**STUDY TEXT**
Segment Open

Under Colorado law, the correct measure of an injured person’s damages from medical bills is the full amount that is billed, not the discounted rate paid by health insurance, Medicare, Medicaid or medical lien financing companies. Colo. Rev. Stat § 10-1-135. Oftentimes, defense attorneys request access to unredacted portions of an injured person’s medical bills in order to determine how much has been billed for services vs. how much has actually been paid out-of-pocket by the individual. The stated objective is to obtain this information in order to reduce the value of a plaintiff’s damages, which is contrary to Colorado law. Unfortunately, more courts, both state and federal, are beginning to follow the disturbing trend towards allowing discovery of billed vs. paid amounts.
The “collateral source rule” is a law in many state jurisdictions that prohibits the reduction of a plaintiff’s damages by the amount already paid by a third party, such as a health insurer. Colorado’s collateral source rule prohibits the admission of amounts paid evidence in collateral source cases, even for the purpose of determining the reasonable value of medical services rendered. Sunhara v. State Farm Mut. Auto Ins. Co., 280 P.3d 649, 654 (Colo. 2012). Evidence of a plaintiff’s receipt of collateral source benefits is not only inadmissible to offset or mitigate damages, but also involves a substantial likelihood of prejudicial impact because evidence of collateral benefits is readily subject to misuse by a jury. Id at 655.
In general, parties to a lawsuit may obtain discovery regarding any matter, not privileged, that is relevant to the claim or defense of either party and proportional to the needs of the case. Colo. R. Civ. P. 26(b)(1). With that said, the scope of discovery can be limited by the rules of procedure and common law. While the collateral source rule prohibits the admission of such evidence, it should also prohibit the discovery of such information because of its prejudicial impact.
The policy underlying the collateral source rule is “that a tortfeasor should not benefit, in the form of reduced damages liability, from an injured party’s receipt of collateral source benefits. Walmart Stores, Inc. v. Crossgrove, 276 P.3d 562, 568 (Colo. 2012). The receipt of collateral source benefits is irrelevant in fixing the amount of the tortfeasor’s liability. Volunteers of America Colorado Branch v. Gardenswartz, 242 P.3d 1080, 1082 (Colo. 2010).
If the stated reason for defense attorneys’ requests for discovery of collateral source information is to reduce the value of a plaintiff’s medical damages, allowing discovery of that information would encourage parties to violate the spirit of the collateral source rule. The whole purpose of the rule is to prevent tortfeasors from benefitting, in the form of reduced liability, from compensation in the form of money or services that a plaintiff may receive from a third-party source. Accordingly, evidence of amounts paid must be excluded from evidence and from the reach of discovery.

Segment Closed

Collected data entries
Segment Open

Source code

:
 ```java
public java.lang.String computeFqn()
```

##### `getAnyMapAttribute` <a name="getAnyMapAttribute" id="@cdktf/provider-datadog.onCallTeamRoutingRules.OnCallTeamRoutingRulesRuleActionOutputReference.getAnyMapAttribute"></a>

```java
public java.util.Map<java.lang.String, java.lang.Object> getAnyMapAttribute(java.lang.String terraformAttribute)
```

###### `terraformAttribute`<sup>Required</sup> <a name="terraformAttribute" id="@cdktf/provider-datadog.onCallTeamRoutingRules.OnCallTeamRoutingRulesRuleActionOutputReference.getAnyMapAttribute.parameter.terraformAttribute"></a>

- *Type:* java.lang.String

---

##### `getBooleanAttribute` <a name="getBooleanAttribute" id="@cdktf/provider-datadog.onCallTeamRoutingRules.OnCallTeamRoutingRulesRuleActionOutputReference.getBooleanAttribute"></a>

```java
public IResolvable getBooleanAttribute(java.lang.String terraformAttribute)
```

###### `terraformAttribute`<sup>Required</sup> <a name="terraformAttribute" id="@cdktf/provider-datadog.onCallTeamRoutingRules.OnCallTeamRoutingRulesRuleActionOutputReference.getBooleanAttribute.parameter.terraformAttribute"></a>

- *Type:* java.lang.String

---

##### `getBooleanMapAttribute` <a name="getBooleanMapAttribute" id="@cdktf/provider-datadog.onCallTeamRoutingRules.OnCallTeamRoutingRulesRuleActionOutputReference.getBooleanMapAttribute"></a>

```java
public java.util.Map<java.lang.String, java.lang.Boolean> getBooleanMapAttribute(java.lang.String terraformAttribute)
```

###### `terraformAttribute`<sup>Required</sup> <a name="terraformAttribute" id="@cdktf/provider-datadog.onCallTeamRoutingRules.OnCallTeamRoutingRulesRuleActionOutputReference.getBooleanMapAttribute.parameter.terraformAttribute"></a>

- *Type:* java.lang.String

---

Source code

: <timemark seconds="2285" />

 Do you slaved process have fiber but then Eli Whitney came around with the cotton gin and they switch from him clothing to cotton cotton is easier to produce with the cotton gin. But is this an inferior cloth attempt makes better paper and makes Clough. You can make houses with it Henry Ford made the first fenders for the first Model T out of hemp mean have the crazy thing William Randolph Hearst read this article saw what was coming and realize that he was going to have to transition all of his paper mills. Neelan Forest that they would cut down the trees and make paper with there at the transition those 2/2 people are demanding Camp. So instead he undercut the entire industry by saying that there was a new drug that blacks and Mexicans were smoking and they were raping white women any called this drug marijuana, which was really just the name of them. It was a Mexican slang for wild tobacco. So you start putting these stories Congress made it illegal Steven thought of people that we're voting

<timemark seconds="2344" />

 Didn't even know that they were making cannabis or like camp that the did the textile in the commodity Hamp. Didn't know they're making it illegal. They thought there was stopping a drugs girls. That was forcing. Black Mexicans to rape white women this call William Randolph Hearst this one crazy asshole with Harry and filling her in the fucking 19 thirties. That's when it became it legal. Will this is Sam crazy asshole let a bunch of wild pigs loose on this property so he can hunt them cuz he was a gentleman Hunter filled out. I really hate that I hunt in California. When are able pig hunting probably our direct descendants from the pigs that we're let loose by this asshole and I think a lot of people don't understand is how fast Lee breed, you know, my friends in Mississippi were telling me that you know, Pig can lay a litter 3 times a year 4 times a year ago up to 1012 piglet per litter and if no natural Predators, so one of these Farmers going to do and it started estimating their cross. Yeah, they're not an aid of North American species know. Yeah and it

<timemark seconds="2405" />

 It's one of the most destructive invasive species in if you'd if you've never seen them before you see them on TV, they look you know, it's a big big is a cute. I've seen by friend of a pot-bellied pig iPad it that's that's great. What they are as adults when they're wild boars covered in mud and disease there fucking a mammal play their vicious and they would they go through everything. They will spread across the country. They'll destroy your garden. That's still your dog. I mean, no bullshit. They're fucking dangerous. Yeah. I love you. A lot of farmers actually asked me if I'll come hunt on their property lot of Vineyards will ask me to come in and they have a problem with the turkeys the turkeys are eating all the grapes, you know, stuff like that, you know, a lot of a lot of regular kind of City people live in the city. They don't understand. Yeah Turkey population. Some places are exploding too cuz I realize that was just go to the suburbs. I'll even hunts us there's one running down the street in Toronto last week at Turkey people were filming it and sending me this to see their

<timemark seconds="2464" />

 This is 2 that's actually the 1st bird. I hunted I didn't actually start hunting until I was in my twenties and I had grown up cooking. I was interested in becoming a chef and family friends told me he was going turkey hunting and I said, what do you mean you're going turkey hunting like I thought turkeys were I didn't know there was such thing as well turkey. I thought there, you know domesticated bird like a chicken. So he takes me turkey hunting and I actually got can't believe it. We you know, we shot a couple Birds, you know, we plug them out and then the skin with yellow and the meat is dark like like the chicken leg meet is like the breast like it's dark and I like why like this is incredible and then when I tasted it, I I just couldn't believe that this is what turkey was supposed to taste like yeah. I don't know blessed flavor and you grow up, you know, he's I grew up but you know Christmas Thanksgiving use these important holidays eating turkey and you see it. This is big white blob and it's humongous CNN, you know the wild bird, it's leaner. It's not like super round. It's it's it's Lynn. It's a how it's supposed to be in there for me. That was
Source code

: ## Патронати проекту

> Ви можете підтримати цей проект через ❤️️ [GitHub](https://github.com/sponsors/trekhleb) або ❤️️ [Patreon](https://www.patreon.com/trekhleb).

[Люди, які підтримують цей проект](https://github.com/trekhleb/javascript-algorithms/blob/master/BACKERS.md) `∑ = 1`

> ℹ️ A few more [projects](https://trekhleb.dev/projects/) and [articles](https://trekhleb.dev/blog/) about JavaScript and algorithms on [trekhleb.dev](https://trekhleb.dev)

Segment Closed

**INSTRUCTIONS**
1. Answer these questions from the text on Colorado's collateral source rule:
(a) Under Colorado law, what is the correct measure of an injured person's damages from medical bills?
(b) Which rule sets out the general scope of discovery for parties to a lawsuit?
(c) What is the stated policy underlying the collateral source rule?
2. List every court case cited by name in the text on Colorado's collateral source rule.
The records have no connection to the text.

**COMPLETED EXERCISE**
1.
(a) The full amount that is billed, not the discounted rate paid by health insurance, Medicare, Medicaid or medical lien financing companies.
(b) Colo. R. Civ. P. 26(b)(1).
(c) A tortfeasor should not benefit, in the form of reduced damages liability, from an injured party's receipt of collateral source benefits.

2.
Sunhara v. State Farm Mut. Auto Ins. Co., 280 P.3d 649 (Colo. 2012)
Walmart Stores, Inc. v. Crossgrove, 276 P.3d 562 (Colo. 2012)
Volunteers of America Colorado Branch v. Gardenswartz, 242 P.3d 1080 (Colo. 2010)